By Joel Hruska
A British firm, Intelligent Energy, has demonstrated a new iPhone 6 fuel cell that integrated seamlessly into the existing chassis and can reportedly run the device for up to a week. The manufacturer won’t directly confirm that it has worked directly with Apple to develop a fuel cell infrastructure for the company’s products, but reporters claim to have glimpsed prototype Macbook Air and iPhone devices.
You can already get various fuel cell chargers that combine lithium ion batteries and their own internal hardware, but what Internal Energy has worked on is (supposedly) quite different. The Telegraph reports that the company’s fuel cell technology can be integrated into an iPhone without any visible changes to the device, save for some additional vents that discharge water vapor. Total iPhone charge time? One week.
The infrastructure problem
The current iteration of Intelligent Energy’s hardware reportedly refuels the hydrogen fuel cell via the headphone jack (there’s no information on whether or not the jack remains usable for other purposes) and doesn’t replace the existing lithium-ion battery, only supplements it. There are multiple questions about how such a system would work in deployment. Intelligent Energy wants to license its technology, not produce kits wholesale, which means a phone manufacturer like Apple would need to take a substantial up-front cost and integrate the technology into a new handset run. Doing so would mean the device needs to be tested in a number of scenarios to ensure that the fuel cell doesn’t rupture or that the vents don’t become obstructed when the phone is slipped into various pockets or purses.

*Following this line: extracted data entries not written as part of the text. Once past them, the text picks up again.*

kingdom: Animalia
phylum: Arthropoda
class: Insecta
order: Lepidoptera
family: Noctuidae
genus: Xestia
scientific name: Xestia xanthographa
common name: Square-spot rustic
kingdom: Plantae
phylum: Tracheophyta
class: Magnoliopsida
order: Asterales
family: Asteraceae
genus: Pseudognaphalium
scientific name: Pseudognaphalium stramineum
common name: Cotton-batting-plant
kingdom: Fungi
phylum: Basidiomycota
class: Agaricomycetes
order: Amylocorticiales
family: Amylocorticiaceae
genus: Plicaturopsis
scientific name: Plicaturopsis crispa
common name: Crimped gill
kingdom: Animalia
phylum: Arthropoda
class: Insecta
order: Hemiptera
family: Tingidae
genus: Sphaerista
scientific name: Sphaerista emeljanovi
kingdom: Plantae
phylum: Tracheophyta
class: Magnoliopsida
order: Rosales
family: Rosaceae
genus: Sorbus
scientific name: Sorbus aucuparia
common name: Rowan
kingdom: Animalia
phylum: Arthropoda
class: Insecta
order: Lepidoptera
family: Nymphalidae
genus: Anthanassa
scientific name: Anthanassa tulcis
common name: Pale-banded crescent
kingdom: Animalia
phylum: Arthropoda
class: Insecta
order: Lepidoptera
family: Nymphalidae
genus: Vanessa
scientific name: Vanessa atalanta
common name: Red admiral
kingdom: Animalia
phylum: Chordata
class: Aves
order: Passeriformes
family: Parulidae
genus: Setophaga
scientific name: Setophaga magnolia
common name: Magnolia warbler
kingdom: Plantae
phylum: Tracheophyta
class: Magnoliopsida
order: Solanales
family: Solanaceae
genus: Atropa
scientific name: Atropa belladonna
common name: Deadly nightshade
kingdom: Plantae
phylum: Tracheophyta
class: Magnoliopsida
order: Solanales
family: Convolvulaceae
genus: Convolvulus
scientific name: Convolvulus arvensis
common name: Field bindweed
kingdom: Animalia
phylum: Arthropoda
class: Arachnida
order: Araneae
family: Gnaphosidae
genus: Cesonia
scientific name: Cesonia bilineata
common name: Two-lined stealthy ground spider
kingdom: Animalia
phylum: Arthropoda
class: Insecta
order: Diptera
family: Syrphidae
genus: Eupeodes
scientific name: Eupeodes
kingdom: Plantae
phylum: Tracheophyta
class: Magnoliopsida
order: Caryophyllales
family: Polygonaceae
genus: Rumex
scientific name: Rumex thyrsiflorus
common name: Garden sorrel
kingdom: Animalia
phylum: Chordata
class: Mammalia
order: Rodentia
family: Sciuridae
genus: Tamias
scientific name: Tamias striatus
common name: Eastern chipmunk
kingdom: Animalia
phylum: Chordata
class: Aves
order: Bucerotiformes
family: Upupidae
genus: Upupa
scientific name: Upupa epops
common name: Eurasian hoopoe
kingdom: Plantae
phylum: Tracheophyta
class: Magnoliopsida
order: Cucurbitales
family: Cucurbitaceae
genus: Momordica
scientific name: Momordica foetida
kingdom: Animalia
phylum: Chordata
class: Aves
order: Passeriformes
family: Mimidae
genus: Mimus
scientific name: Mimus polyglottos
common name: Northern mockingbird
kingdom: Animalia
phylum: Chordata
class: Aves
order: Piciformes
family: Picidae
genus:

Deal with that problem, and there’s still the question of how device refills are handled and how much it costs to top up the fuel cell. At a few dollars per fuel cell, being able to carry a week’s worth of phone juice would be an amazing feature. Intelligent Energy already has a fuel cell recharger in the market, dubbed Upp, but the hardware is a separate boxy unit that connects to a device via USB. Some of these problems are analogous to those faced by the fuel cell vehicle industry, which currently has a limited market.
Upp’s own website notes that there are no authorized upp resellers within 125km of my own home, which points to the early adopter problems in the hydrogen economy. Right now, it’s difficult to convince people to adopt an additional means of powering devices that relies on external power packs or cartridges when wall power is cheap and sockets aren’t hard to find. Obviously a weeklong battery charge for an iPhone or other smartphone could be a lifesaver in the right conditions, but unless you’re heading out to hike the Appalachian Trail, it’s not a critical need.
Still, if any company can sell consumers on the value of a hydrogen fuel cell over and above the traditional Li-ion battery, it’s Apple. No word yet on whether or not the prototypes IE created will ever come to market, but this is the kind of technology play that could take several years to come to fruition. Sometimes that works out, as when Apple added fingerprint sensors. Others, like the company’s ill-fated sapphire glass venture, later come to naught.